The key is to start small and don’t sink most of your marketing budget into a surefire, slam dunk marketing plan that you and/or some marketing consultant came up with. Because it doesn’t matter how great you think the plan is, it only matters what your prospects think. And it’s amazing how frequently what you think and what they think don’t mesh.

So the get it wrong quickly concept is this: start small, see what works, quickly get rid of what doesn’t work, quickly build on what does.

And that leads nicely to the second concept in our 2-for-1 special.

It’s the Pareto Principle, commonly known as the 80/20 rule. This rule basically states the 80% of your results come from 20% of your efforts.

To give an example from the world of online marketing – in AdWords you’ll see that 80% (or likely much more) of your results come from 20% of your keywords.

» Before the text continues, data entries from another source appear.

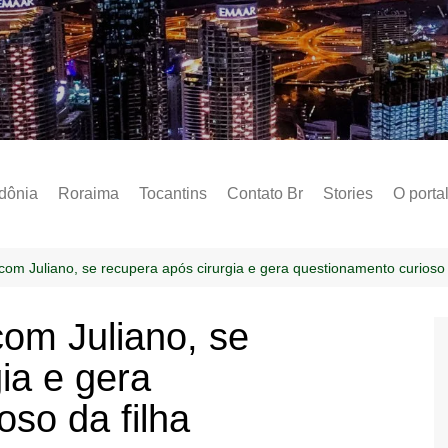
Notícias – Public
dônia
Roraima
Tocantins
Contato Br
Stories
O porta
Social
Sobre 
com Juliano, se recupera após cirurgia e gera questionamento curioso 
Post do
com Juliano, se
Termo 
ia e gera
Estados
Polític
so da filha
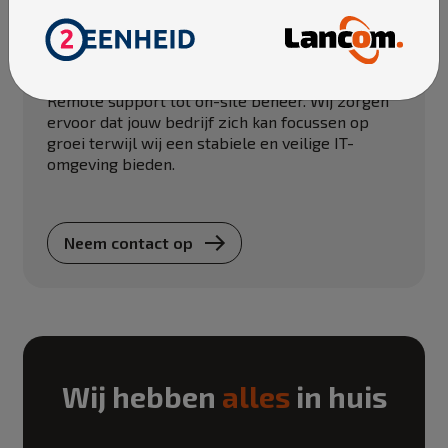
Wij zijn Lancom, jouw alles-in-één partner die
alle ICT-zorgen uit handen neemt. Van
infrastructuur tot cloudoplossingen en van
Remote support tot on-site beheer. Wij zorgen
ervoor dat jouw bedrijf zich kan focussen op
groei terwijl wij een stabiele en veilige IT-
omgeving bieden.
Neem contact op
Wij hebben
alles
in huis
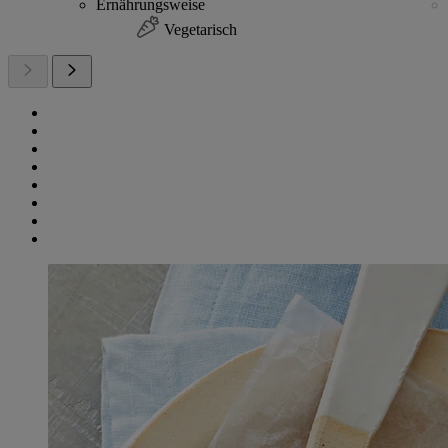
Ernährungsweise
Vegetarisch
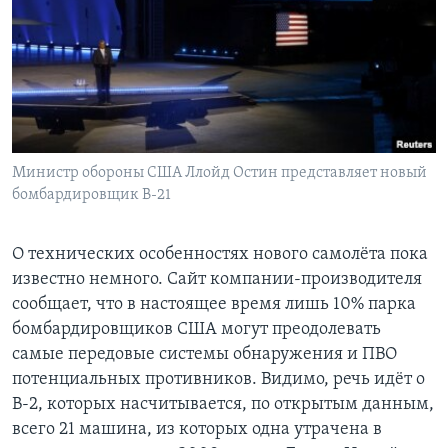
Министр обороны США Ллойд Остин представляет новый
бомбардировщик B-21
О технических особенностях нового самолёта пока
известно немного. Сайт компании-производителя
сообщает, что в настоящее время лишь 10% парка
бомбардировщиков США могут преодолевать
самые передовые системы обнаружения и ПВО
потенциальных противников. Видимо, речь идёт о
B-2, которых насчитывается, по открытым данным,
всего 21 машина, из которых одна утрачена в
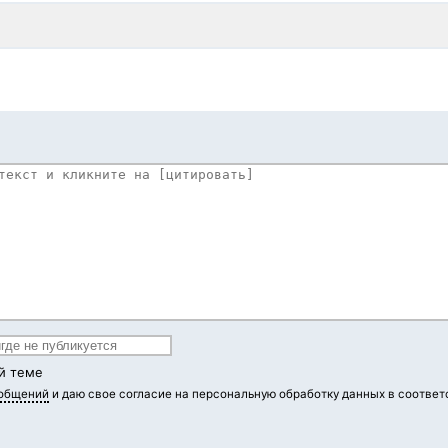
й теме
ообщений
и даю свое согласие на персональную обработку данных в соответ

Another example is that you’ll find 80% (again, probably much more) of your video traffic comes from YouTube. The 80/20 rule dictates that it’s not worth posting your videos on every other little video sharing site because the additional traffic you’ll generate won’t be worth the investment of your time.

Let’s put these two concepts together now.

As you “do it wrong quickly” you’ll start finding that some of the things your try work very well – whether they be keywords, Google ads, SEO, article marketing, video marketing, etc.

As you find the ones that work, focus your attention on them.

Optimize them. Refine them. Test them.

You’ll be much more efficient and productive by focusing your attention on the 20% (or 10% or even 1%) of the things that are producing 80% (or 90% or 99%) of the results instead wasting your time on the 80% of things that will only drive 20% of your results.

There are 1000s of ways you can drive traffic to your website and build your online business. You can’t possibly use them all (at least not without a large staff anyway).

So throw some spaghetti against the wall and see what sticks. Then quickly focus 80% or more of your efforts on the ones that do and build your internet empire from there!